Os números assinalam, porém, que os entraves no setor começaram bem antes da crise sanitária. A NTU informa que, entre 1994 e 2012, houve queda de 24,4% na demanda por transporte público nas cidades brasileiras. Entre 2013 e 2019, essa queda foi ainda maior: 26,1%. “O setor enfrenta agora uma crise aguda (pandemia) dentro de uma crise estrutural (que vem ao longo dos anos)”, conclui a pesquisa da entidade.

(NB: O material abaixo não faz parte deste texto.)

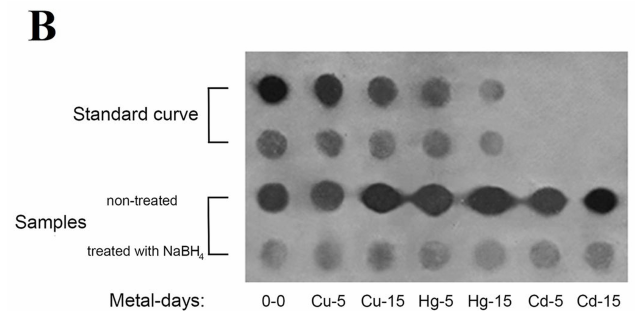
Figure 2. ( A ) A representative standard curve of 2,4-dinitrophenylhydrazine (DNPH) dot blot analysis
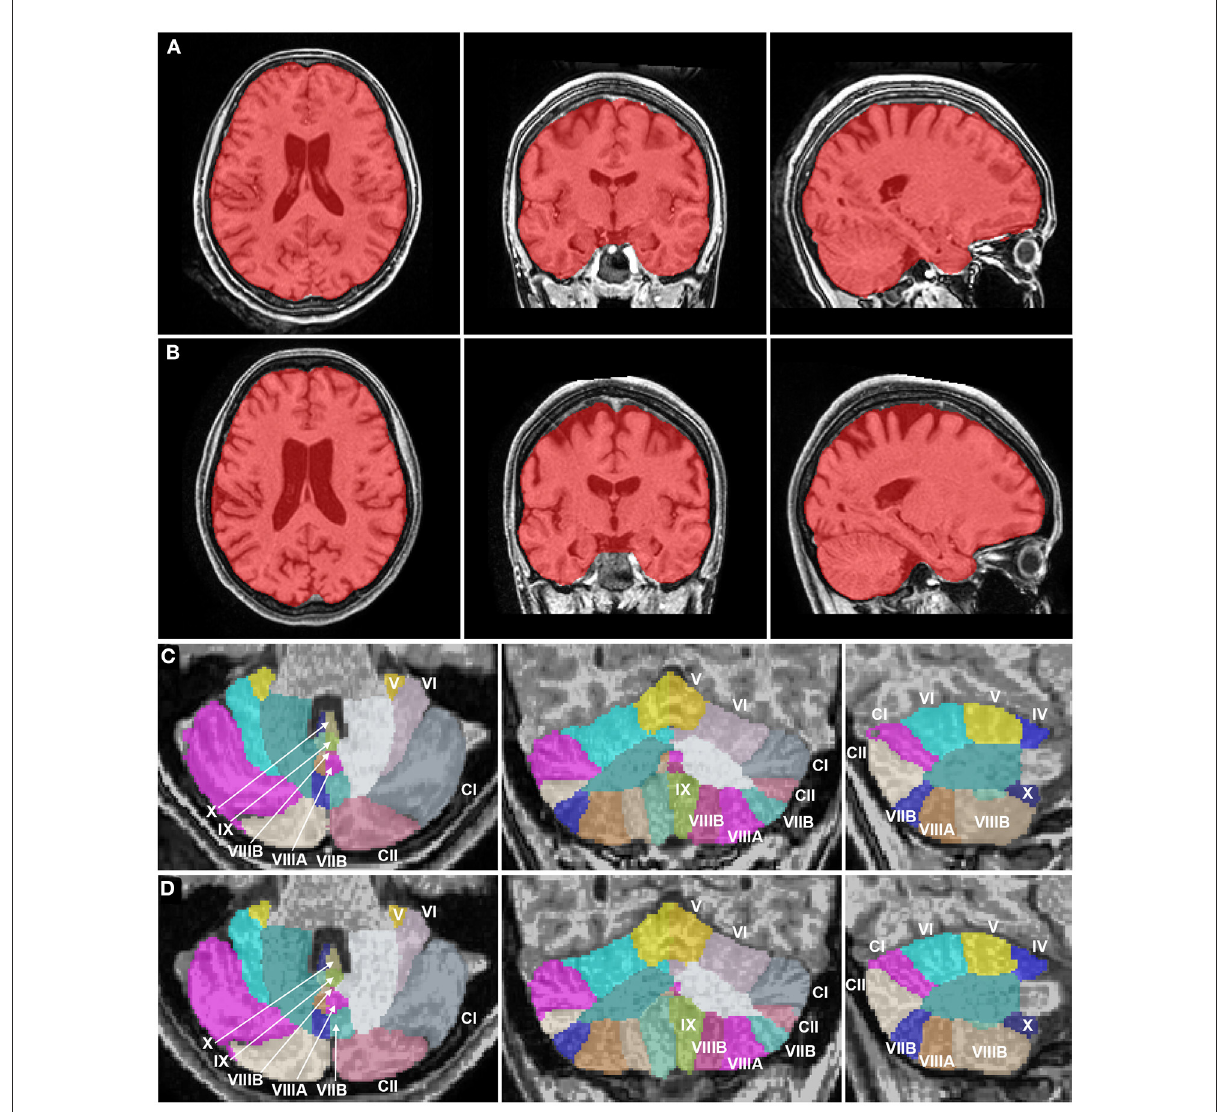
FIGURE2 Brain magnetic resonance imaging segmentation maps of the patient with juvenile Huntington’s disease at 18 years and 21 years. (A, B) Whole brain images (in red) of the patient in axial, coronal, and sagittal planes show an atrophy of the striatum at 18 years (A) , progressing to a more diffuse process of atrophy, including subcortical structures and neocortical areas like the frontal and parietal lobes at 21 years (B) . White matter volume was relatively preserved as compared to gray matter. (C, D) Cerebellum images of the patient in axial, coronal, and sagittal planes show a normal cerebellar volume and a volumetric stability at 18 years (C) and 21 years (D) . The Roman numerals of the cerebellar lobules were added. CI, Crus I; CII: Crus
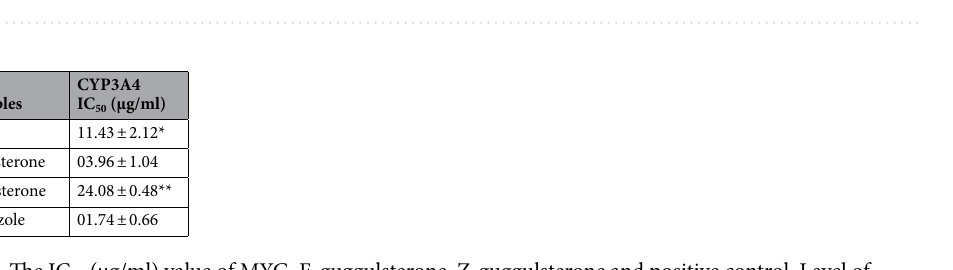
Table 1. The IC 50 (µg/ml) value of MYG, E-guggulsterone, Z-guggulsterone and positive control. Level of significance at * P < 0.05, ** P < 0.01.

Na ótica de Rais, do Mackenzie, as medidas para melhorar o transporte urbano devem partir de três grandes frentes. A primeira é a integração maciça entre os diversos modais, como pneus e trilhos; a segunda, uma nova política de financiamentos do sistema, como cobrança maior para o uso do transporte individual (pedágio urbano, por exemplo) e uma taxa para ampliar subsídios e financiamentos para o sistema.
Em relação ao financiamento, o professor cita o modelo adotado na França desde 1972, chamado de Taxa de Contribuição para o Transporte (Taux du Versemente Transport – TVT). Trata-se de um imposto pago pelas empresas públicas e privadas, que tenham mais de nove funcionários, destinado ao financiamento do sistema de transporte público nas cidades francesas. Com o subsídio proveniente do imposto, o passageiro arca com cerca de 40% do custo total do sistema de transporte local.
A terceira medida, prossegue o especialista, é uma discussão complexa que ocorre há muitos anos: a reorganização do uso do solo das cidades, de forma a reduzir os deslocamentos da população e aproximar a moradia do trabalho. “É muito importante entender que estamos em outro cenário. Deve ser pensado um serviço [de transporte] com menos clientes e numa situação em que a sociedade cobre compromissos com meio ambiente, transparência e medidas, como garantia sanitária nos serviços de transporte”, resume Dario Rais. Para ele, “o redesenho operacional é muito mais que uma readequação de sistemas, mas uma nova forma de prestação de serviço”.